→ Problem: Rewrite the listing with every "annealing" switched to "heat treating" and all other text left as it is. Leave the pictures out of your answer.

BEGIN Exercise inputs

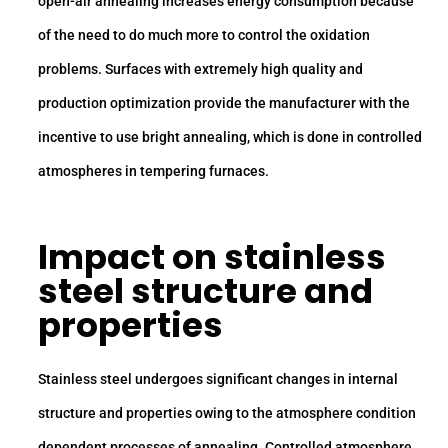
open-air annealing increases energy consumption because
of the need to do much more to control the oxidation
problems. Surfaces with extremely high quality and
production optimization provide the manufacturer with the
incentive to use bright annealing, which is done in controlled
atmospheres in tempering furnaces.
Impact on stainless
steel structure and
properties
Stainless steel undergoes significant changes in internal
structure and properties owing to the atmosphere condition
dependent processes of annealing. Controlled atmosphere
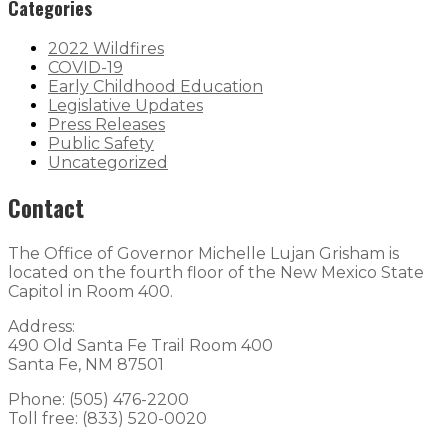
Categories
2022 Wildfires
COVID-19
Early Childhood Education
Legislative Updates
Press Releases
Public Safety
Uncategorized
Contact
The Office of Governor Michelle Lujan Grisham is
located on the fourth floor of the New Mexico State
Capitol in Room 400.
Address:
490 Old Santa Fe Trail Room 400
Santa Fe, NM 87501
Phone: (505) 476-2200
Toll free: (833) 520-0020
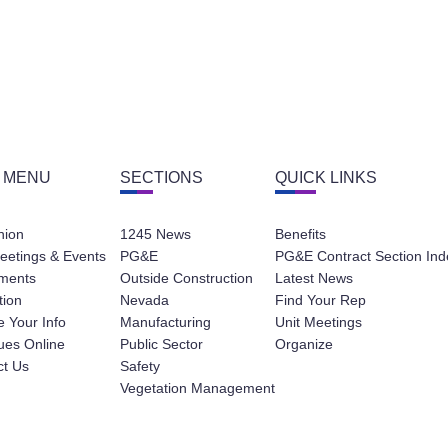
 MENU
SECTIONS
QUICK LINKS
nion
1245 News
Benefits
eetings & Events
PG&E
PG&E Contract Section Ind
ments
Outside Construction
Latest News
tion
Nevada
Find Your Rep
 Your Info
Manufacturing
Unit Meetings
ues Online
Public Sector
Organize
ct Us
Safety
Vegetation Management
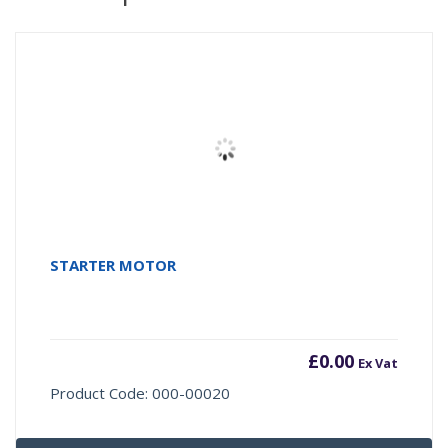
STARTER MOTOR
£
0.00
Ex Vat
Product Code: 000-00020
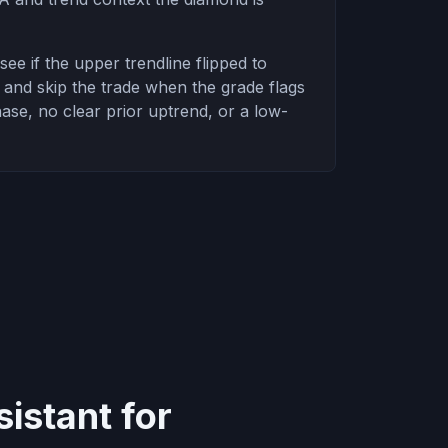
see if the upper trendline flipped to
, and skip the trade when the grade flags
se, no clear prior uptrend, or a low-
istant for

END Exercise inputs

→ Task answer:
open-air heat treating increases energy consumption because
of the need to do much more to control the oxidation
problems. Surfaces with extremely high quality and
production optimization provide the manufacturer with the
incentive to use bright heat treating, which is done in controlled
atmospheres in tempering furnaces.
Impact on stainless
steel structure and
properties
Stainless steel undergoes significant changes in internal
structure and properties owing to the atmosphere condition
dependent processes of heat treating. Controlled atmosphere
Categories
2022 Wildfires
COVID-19
Early Childhood Education
Legislative Updates
Press Releases
Public Safety
Uncategorized
Contact
The Office of Governor Michelle Lujan Grisham is
located on the fourth floor of the New Mexico State
Capitol in Room 400.
Address:
490 Old Santa Fe Trail Room 400
Santa Fe, NM 87501
Phone: (505) 476-2200
Toll free: (833) 520-0020
 MENU
SECTIONS
QUICK LINKS
nion
1245 News
Benefits
eetings & Events
PG&E
PG&E Contract Section Ind
ments
Outside Construction
Latest News
tion
Nevada
Find Your Rep
 Your Info
Manufacturing
Unit Meetings
ues Online
Public Sector
Organize
ct Us
Safety
Vegetation Management
STARTER MOTOR
£
0.00
Ex Vat
Product Code: 000-00020
see if the upper trendline flipped to
, and skip the trade when the grade flags
se, no clear prior uptrend, or a low-
istant for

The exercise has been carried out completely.